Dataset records
□ □ □ □

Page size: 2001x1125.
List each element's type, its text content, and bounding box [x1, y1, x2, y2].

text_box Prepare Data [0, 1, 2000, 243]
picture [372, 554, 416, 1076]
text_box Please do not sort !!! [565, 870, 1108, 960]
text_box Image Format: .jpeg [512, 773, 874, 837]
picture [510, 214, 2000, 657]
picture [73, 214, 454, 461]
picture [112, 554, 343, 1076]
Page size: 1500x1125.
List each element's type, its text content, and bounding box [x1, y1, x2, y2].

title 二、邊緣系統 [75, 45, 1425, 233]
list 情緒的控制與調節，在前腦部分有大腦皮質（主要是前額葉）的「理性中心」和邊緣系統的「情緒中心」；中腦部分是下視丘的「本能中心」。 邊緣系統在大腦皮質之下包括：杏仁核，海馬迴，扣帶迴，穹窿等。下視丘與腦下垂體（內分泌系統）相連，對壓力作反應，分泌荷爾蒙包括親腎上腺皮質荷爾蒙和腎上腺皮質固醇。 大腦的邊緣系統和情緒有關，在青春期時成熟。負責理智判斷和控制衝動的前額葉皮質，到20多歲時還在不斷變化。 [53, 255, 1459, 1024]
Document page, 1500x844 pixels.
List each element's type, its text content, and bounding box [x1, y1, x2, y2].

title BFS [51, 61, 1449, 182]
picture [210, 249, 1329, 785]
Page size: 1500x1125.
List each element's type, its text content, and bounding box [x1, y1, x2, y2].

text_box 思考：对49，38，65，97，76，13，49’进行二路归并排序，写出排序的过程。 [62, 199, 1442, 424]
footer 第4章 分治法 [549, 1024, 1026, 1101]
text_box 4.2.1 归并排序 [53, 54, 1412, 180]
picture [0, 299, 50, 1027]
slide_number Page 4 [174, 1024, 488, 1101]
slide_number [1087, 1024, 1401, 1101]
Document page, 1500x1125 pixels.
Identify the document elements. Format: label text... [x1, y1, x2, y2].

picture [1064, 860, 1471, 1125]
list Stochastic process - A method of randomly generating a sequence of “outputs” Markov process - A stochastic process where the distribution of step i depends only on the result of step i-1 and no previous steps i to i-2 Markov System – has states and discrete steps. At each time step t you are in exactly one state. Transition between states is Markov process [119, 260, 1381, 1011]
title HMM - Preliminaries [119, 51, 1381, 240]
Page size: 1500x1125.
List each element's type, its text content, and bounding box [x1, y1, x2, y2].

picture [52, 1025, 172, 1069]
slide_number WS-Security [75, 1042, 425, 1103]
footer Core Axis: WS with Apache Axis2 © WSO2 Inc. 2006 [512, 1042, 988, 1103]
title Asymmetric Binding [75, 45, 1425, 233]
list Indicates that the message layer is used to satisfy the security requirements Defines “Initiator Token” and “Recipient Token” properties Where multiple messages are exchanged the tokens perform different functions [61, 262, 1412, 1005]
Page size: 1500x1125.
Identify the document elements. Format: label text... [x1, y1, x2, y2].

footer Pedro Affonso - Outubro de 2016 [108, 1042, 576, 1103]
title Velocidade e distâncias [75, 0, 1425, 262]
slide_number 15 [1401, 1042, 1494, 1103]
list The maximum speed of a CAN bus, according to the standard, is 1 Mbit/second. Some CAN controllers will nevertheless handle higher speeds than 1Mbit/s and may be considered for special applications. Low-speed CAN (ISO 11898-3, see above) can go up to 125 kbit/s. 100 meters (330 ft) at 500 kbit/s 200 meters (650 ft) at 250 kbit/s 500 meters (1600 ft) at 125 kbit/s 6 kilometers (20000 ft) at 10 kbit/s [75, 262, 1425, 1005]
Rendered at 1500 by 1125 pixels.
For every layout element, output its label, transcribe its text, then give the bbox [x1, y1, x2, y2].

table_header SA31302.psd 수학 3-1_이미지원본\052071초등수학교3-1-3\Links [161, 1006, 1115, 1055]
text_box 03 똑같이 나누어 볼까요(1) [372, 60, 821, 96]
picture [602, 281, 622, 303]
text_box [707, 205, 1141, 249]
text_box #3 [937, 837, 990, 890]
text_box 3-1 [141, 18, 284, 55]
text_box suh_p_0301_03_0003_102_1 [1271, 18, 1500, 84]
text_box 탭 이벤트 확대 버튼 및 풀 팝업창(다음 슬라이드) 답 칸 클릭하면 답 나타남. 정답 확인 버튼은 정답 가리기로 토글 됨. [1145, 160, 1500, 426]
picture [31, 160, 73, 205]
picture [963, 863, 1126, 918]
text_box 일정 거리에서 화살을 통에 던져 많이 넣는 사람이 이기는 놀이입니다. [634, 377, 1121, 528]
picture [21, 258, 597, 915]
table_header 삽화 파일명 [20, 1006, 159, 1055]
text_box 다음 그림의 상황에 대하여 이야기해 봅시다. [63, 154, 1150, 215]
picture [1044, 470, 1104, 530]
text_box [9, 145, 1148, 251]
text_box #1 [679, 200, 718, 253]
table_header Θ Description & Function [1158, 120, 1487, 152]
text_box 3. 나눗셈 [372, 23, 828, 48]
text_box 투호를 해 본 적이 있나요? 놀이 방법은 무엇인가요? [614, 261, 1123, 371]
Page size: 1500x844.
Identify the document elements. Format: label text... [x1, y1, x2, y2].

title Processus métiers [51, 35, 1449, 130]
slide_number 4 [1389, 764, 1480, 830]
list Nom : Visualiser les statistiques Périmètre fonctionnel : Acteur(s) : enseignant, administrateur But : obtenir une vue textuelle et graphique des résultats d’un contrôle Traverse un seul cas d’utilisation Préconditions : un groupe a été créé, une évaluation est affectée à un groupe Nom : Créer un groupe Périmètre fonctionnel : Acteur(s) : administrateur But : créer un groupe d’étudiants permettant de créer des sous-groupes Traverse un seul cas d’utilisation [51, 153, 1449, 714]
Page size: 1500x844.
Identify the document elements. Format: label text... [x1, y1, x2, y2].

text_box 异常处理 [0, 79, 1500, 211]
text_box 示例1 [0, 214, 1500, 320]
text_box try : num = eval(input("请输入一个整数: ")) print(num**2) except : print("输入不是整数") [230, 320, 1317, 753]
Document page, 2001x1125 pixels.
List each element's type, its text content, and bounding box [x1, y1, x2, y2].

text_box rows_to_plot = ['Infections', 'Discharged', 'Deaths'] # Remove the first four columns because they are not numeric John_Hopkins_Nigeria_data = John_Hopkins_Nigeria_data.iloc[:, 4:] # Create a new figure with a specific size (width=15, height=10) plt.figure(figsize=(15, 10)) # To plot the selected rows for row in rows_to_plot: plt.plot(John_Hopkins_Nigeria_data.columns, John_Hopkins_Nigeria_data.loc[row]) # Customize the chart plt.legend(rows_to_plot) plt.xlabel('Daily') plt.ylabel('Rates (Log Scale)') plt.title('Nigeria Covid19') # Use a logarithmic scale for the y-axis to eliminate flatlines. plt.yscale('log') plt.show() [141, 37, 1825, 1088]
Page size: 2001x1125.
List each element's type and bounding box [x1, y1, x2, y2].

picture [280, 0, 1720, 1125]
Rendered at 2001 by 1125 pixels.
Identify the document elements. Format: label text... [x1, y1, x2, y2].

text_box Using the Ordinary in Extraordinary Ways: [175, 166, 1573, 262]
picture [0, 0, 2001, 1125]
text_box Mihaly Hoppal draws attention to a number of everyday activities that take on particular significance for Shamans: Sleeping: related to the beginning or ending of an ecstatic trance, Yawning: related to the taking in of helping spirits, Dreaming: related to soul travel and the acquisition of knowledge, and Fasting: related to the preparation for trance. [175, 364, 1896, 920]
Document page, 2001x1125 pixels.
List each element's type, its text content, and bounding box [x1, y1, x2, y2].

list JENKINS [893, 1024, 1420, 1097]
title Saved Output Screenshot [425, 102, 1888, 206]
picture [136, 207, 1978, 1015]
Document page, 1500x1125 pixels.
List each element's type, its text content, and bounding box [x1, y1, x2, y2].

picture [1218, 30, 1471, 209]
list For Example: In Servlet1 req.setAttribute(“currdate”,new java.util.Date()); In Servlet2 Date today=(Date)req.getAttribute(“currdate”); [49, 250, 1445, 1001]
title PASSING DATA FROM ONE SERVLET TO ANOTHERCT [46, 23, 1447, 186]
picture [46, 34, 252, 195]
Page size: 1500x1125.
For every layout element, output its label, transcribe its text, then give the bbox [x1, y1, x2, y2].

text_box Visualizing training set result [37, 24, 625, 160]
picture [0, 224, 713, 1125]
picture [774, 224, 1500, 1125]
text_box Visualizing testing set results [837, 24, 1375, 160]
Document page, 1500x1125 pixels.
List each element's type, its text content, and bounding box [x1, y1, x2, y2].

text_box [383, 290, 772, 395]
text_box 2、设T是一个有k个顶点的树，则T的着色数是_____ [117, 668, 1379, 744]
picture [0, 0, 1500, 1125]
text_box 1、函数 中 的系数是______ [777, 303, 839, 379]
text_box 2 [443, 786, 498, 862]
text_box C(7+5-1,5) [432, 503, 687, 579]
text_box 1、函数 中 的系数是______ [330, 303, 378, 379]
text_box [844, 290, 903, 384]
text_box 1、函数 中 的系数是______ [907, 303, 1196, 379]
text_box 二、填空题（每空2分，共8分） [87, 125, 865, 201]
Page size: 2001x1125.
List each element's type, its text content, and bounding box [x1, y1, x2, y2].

□ □ □ □

All lines that contain the word "Rendered" must be copied from the records above.

- _RESPONSE AREA_:
Rendered at 1500 by 1125 pixels.
Rendered at 2001 by 1125 pixels.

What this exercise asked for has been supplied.